*** Recorded data

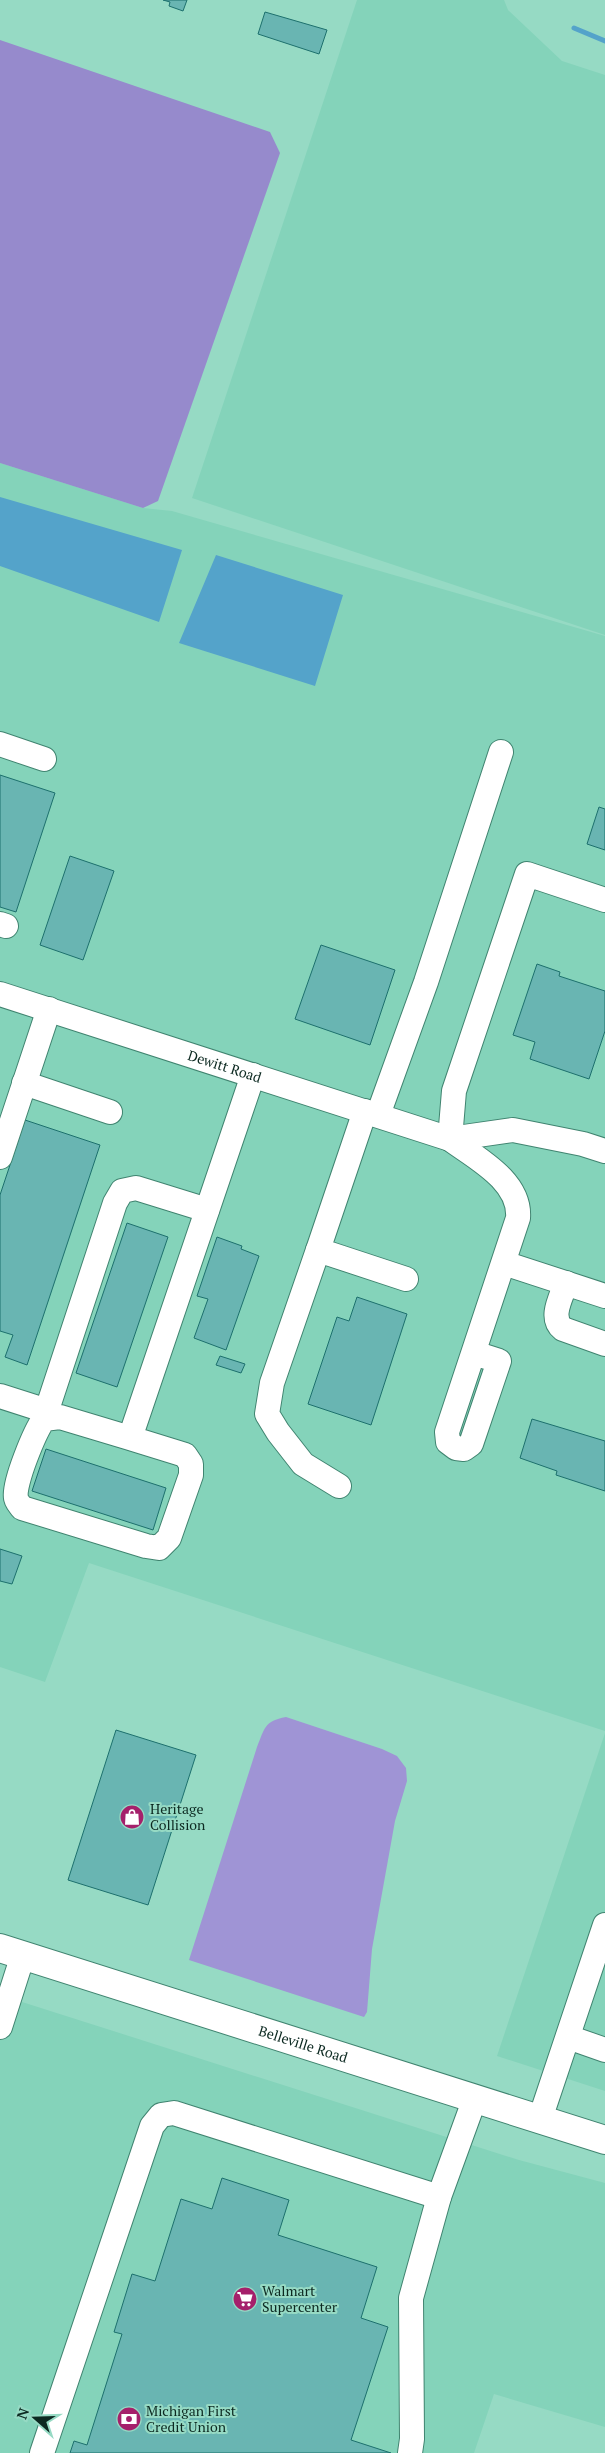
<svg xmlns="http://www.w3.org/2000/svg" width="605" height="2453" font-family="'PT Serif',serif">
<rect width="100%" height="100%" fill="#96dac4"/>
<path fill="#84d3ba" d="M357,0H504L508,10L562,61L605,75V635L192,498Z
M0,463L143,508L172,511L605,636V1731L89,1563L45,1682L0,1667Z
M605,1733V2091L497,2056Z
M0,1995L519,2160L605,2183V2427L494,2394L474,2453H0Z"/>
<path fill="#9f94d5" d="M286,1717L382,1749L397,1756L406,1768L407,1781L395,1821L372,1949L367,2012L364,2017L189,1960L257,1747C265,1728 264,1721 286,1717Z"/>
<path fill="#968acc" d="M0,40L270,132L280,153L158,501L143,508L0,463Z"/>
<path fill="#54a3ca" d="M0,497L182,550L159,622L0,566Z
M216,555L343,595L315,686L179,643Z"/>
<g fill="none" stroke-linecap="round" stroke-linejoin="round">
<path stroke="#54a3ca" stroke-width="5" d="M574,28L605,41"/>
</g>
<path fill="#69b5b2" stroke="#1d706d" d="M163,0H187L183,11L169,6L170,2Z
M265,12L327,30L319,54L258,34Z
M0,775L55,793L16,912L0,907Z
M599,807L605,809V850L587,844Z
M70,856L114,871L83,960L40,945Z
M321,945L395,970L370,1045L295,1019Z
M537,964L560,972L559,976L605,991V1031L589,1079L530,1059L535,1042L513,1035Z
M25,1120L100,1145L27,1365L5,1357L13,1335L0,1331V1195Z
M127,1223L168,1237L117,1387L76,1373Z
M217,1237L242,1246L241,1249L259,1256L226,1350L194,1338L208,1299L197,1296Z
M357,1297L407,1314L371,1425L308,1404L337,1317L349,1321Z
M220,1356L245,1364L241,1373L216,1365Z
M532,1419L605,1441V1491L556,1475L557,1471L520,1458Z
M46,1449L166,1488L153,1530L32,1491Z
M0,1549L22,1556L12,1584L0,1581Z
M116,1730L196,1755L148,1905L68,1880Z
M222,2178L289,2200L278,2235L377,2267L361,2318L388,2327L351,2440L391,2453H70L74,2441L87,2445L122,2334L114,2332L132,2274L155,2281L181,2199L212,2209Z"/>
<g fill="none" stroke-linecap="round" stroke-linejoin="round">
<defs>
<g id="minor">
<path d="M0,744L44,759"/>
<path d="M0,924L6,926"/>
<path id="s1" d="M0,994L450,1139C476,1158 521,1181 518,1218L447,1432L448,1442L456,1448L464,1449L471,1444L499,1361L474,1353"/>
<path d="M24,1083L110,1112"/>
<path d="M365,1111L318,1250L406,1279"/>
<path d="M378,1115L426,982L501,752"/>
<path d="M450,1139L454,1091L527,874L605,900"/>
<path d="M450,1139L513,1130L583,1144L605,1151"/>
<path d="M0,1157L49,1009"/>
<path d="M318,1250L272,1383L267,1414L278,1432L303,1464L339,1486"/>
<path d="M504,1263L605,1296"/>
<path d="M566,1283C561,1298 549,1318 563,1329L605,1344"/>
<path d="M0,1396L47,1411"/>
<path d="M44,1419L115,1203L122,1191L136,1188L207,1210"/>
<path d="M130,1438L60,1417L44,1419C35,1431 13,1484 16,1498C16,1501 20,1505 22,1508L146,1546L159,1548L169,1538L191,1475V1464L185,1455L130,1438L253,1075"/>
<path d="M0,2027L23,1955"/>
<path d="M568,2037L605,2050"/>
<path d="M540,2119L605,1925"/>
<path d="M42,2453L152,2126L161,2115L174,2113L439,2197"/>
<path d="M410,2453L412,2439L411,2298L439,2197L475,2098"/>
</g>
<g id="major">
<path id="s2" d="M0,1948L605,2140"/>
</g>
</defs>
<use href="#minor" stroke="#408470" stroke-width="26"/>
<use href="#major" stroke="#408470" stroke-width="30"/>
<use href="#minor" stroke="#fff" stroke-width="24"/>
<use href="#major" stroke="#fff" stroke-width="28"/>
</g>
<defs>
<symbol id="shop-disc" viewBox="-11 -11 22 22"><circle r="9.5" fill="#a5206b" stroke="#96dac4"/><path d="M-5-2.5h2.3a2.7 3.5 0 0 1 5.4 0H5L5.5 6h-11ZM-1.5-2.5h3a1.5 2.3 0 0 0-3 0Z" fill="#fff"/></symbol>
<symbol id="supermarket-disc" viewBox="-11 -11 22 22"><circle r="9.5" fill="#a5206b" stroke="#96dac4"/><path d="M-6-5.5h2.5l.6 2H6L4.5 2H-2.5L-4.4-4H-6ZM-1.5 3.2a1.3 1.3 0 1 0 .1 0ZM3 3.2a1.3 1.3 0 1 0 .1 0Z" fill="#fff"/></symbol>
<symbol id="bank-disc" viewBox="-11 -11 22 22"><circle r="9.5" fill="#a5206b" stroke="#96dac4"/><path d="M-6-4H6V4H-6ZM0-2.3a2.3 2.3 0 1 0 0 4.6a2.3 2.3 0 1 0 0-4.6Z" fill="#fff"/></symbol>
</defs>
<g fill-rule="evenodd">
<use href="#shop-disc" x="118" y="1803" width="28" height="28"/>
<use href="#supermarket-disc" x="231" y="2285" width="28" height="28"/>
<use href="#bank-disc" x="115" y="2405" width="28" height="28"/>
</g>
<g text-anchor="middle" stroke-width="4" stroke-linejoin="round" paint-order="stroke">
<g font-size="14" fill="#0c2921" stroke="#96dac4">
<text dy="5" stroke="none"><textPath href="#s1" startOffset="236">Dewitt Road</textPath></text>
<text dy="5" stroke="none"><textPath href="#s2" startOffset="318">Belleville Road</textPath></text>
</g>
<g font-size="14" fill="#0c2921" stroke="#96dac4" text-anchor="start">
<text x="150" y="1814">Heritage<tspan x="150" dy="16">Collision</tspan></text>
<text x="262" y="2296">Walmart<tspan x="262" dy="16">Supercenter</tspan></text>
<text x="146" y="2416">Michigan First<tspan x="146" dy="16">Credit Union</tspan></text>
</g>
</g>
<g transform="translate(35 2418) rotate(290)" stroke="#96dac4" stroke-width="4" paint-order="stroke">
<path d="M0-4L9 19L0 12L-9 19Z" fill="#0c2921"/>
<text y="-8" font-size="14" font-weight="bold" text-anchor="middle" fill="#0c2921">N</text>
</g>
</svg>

******

#### Exercise goal:
For each record, return its text exactly and leave any picture out.

#### Task response:
<svg xmlns="http://www.w3.org/2000/svg" width="605" height="2453" font-family="'PT Serif',serif">
<rect width="100%" height="100%" fill="#96dac4"/>
<path fill="#84d3ba" d="M357,0H504L508,10L562,61L605,75V635L192,498Z
M0,463L143,508L172,511L605,636V1731L89,1563L45,1682L0,1667Z
M605,1733V2091L497,2056Z
M0,1995L519,2160L605,2183V2427L494,2394L474,2453H0Z"/>
<path fill="#9f94d5" d="M286,1717L382,1749L397,1756L406,1768L407,1781L395,1821L372,1949L367,2012L364,2017L189,1960L257,1747C265,1728 264,1721 286,1717Z"/>
<path fill="#968acc" d="M0,40L270,132L280,153L158,501L143,508L0,463Z"/>
<path fill="#54a3ca" d="M0,497L182,550L159,622L0,566Z
M216,555L343,595L315,686L179,643Z"/>
<g fill="none" stroke-linecap="round" stroke-linejoin="round">
<path stroke="#54a3ca" stroke-width="5" d="M574,28L605,41"/>
</g>
<path fill="#69b5b2" stroke="#1d706d" d="M163,0H187L183,11L169,6L170,2Z
M265,12L327,30L319,54L258,34Z
M0,775L55,793L16,912L0,907Z
M599,807L605,809V850L587,844Z
M70,856L114,871L83,960L40,945Z
M321,945L395,970L370,1045L295,1019Z
M537,964L560,972L559,976L605,991V1031L589,1079L530,1059L535,1042L513,1035Z
M25,1120L100,1145L27,1365L5,1357L13,1335L0,1331V1195Z
M127,1223L168,1237L117,1387L76,1373Z
M217,1237L242,1246L241,1249L259,1256L226,1350L194,1338L208,1299L197,1296Z
M357,1297L407,1314L371,1425L308,1404L337,1317L349,1321Z
M220,1356L245,1364L241,1373L216,1365Z
M532,1419L605,1441V1491L556,1475L557,1471L520,1458Z
M46,1449L166,1488L153,1530L32,1491Z
M0,1549L22,1556L12,1584L0,1581Z
M116,1730L196,1755L148,1905L68,1880Z
M222,2178L289,2200L278,2235L377,2267L361,2318L388,2327L351,2440L391,2453H70L74,2441L87,2445L122,2334L114,2332L132,2274L155,2281L181,2199L212,2209Z"/>
<g fill="none" stroke-linecap="round" stroke-linejoin="round">
<defs>
<g id="minor">
<path d="M0,744L44,759"/>
<path d="M0,924L6,926"/>
<path id="s1" d="M0,994L450,1139C476,1158 521,1181 518,1218L447,1432L448,1442L456,1448L464,1449L471,1444L499,1361L474,1353"/>
<path d="M24,1083L110,1112"/>
<path d="M365,1111L318,1250L406,1279"/>
<path d="M378,1115L426,982L501,752"/>
<path d="M450,1139L454,1091L527,874L605,900"/>
<path d="M450,1139L513,1130L583,1144L605,1151"/>
<path d="M0,1157L49,1009"/>
<path d="M318,1250L272,1383L267,1414L278,1432L303,1464L339,1486"/>
<path d="M504,1263L605,1296"/>
<path d="M566,1283C561,1298 549,1318 563,1329L605,1344"/>
<path d="M0,1396L47,1411"/>
<path d="M44,1419L115,1203L122,1191L136,1188L207,1210"/>
<path d="M130,1438L60,1417L44,1419C35,1431 13,1484 16,1498C16,1501 20,1505 22,1508L146,1546L159,1548L169,1538L191,1475V1464L185,1455L130,1438L253,1075"/>
<path d="M0,2027L23,1955"/>
<path d="M568,2037L605,2050"/>
<path d="M540,2119L605,1925"/>
<path d="M42,2453L152,2126L161,2115L174,2113L439,2197"/>
<path d="M410,2453L412,2439L411,2298L439,2197L475,2098"/>
</g>
<g id="major">
<path id="s2" d="M0,1948L605,2140"/>
</g>
</defs>
<use href="#minor" stroke="#408470" stroke-width="26"/>
<use href="#major" stroke="#408470" stroke-width="30"/>
<use href="#minor" stroke="#fff" stroke-width="24"/>
<use href="#major" stroke="#fff" stroke-width="28"/>
</g>
<defs>
<symbol id="shop-disc" viewBox="-11 -11 22 22"><circle r="9.5" fill="#a5206b" stroke="#96dac4"/><path d="M-5-2.5h2.3a2.7 3.5 0 0 1 5.4 0H5L5.5 6h-11ZM-1.5-2.5h3a1.5 2.3 0 0 0-3 0Z" fill="#fff"/></symbol>
<symbol id="supermarket-disc" viewBox="-11 -11 22 22"><circle r="9.5" fill="#a5206b" stroke="#96dac4"/><path d="M-6-5.5h2.5l.6 2H6L4.5 2H-2.5L-4.4-4H-6ZM-1.5 3.2a1.3 1.3 0 1 0 .1 0ZM3 3.2a1.3 1.3 0 1 0 .1 0Z" fill="#fff"/></symbol>
<symbol id="bank-disc" viewBox="-11 -11 22 22"><circle r="9.5" fill="#a5206b" stroke="#96dac4"/><path d="M-6-4H6V4H-6ZM0-2.3a2.3 2.3 0 1 0 0 4.6a2.3 2.3 0 1 0 0-4.6Z" fill="#fff"/></symbol>
</defs>
<g fill-rule="evenodd">
<use href="#shop-disc" x="118" y="1803" width="28" height="28"/>
<use href="#supermarket-disc" x="231" y="2285" width="28" height="28"/>
<use href="#bank-disc" x="115" y="2405" width="28" height="28"/>
</g>
<g text-anchor="middle" stroke-width="4" stroke-linejoin="round" paint-order="stroke">
<g font-size="14" fill="#0c2921" stroke="#96dac4">
<text dy="5" stroke="none"><textPath href="#s1" startOffset="236">Dewitt Road</textPath></text>
<text dy="5" stroke="none"><textPath href="#s2" startOffset="318">Belleville Road</textPath></text>
</g>
<g font-size="14" fill="#0c2921" stroke="#96dac4" text-anchor="start">
<text x="150" y="1814">Heritage<tspan x="150" dy="16">Collision</tspan></text>
<text x="262" y="2296">Walmart<tspan x="262" dy="16">Supercenter</tspan></text>
<text x="146" y="2416">Michigan First<tspan x="146" dy="16">Credit Union</tspan></text>
</g>
</g>
<g transform="translate(35 2418) rotate(290)" stroke="#96dac4" stroke-width="4" paint-order="stroke">
<path d="M0-4L9 19L0 12L-9 19Z" fill="#0c2921"/>
<text y="-8" font-size="14" font-weight="bold" text-anchor="middle" fill="#0c2921">N</text>
</g>
</svg>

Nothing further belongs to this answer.